Salvinal, a novel microtubule inhibitor isolated from Salvia miltiorrhizae Bunge (Danshen), with antimitotic activity in multidrug-sensitive and -resistant human tumor cells.

Aqueous extracts of Salvia miltiorrhizae Bunge have been extensively used in the treatment of cardiovascular disorders and cancer in Asia. Recently, a compound, 5-(3-hydroxypropyl)-7-methoxy-2-(3'-methoxy-4'-hydroxyphenyl)-3-benzo[b]furancarbaldehyde (salvinal), isolated from this plant showed inhibitory activity against tumor cell growth and induced apoptosis in human cancer cells. In the present study, we investigated the cytotoxic effect and mechanisms of action of salvinal in human cancer cell lines.
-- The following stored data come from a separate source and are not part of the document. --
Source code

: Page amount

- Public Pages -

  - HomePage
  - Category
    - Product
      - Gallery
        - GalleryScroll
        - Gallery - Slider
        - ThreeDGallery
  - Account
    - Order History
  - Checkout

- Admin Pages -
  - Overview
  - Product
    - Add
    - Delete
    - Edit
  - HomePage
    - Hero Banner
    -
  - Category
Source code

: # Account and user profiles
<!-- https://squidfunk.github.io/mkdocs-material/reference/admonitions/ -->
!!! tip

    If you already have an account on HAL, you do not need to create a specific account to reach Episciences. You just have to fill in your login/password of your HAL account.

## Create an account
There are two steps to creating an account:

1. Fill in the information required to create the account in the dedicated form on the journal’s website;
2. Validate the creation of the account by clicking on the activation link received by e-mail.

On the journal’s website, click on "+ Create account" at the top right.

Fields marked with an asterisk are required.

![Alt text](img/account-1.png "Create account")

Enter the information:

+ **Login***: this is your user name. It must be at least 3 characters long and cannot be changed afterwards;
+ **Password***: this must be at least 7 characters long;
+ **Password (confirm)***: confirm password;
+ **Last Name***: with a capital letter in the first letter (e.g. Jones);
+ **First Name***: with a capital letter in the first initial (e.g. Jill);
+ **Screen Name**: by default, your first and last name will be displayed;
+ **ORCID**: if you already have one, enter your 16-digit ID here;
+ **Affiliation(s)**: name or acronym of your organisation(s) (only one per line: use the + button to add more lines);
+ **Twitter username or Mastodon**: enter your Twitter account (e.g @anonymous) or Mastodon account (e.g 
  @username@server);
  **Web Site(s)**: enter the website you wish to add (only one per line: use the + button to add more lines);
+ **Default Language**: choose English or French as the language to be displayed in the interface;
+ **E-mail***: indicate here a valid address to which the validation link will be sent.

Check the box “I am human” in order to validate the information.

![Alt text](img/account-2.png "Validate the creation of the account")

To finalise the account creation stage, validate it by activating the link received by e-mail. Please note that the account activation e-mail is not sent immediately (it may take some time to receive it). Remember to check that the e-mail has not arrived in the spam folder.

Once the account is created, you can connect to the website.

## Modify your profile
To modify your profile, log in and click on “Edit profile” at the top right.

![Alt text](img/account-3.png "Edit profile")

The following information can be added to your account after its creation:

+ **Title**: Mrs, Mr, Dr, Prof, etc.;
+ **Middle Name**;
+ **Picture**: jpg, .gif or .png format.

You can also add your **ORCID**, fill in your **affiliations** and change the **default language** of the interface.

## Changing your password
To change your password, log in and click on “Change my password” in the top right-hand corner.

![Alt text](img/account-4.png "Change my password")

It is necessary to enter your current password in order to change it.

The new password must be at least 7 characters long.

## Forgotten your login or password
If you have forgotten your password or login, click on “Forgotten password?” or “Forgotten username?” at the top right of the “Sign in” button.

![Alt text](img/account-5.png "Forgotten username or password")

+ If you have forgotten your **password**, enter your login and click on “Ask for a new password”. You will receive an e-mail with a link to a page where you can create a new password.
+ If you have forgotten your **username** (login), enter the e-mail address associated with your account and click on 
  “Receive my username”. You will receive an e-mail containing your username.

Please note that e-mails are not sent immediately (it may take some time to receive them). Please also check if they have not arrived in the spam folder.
Salvinal caused inhibition of cell growth (IC50 range, 4-17 microM) in a variety of human cancer cell lines. Flow cytometry analysis showed that salvinal treatment resulted in a concentration-dependent accumulation of cells in the G(2)/M phase. We observed, using Hoechst 33258 dye staining, that salvinal blocked the cell cycle in mitosis. In vitro and in vivo examinations showed that salvinal inhibited tubulin polymerization in a concentration-dependent manner. Immunocytochemical studies demonstrated that salvinal treatment caused the changes of cellular microtubule network, similar to the effect of colchicine. In addition, salvinal treatment resulted in upregulation of cyclin B1 levels, activation of Cdc2 kinase, and Cdc25c phosphorylation. Furthermore, elevation of levels of MPM-2 phosphoepitopes in salvinal-treated cells in a concentration-dependent manner was also observed. Similar to the effect of other antitubulin agent, hyperphosphorylation of Bcl-2, induction of DNA fragmentation and activation of caspase-3 activity occurred in salvinal-treated cells. In particular, salvinal exhibited similar inhibitory activity against parental KB, P-glycoprotein-overexpressing KB vin10 and KB taxol-50 cells, and multidrug resistance-associated protein (MRP)-expressing etoposide-resistant KB 7D cells. Taken together, our data demonstrate that salvinal inhibits tubulin polymerization, arrests cell cycle at mitosis, and induces apoptosis. Notably, Salvinal is a poor substrate for transport by P-glycoprotein and MRP. Salvinal may be useful in the treatment of human cancers, particularly in patients with drug resistance.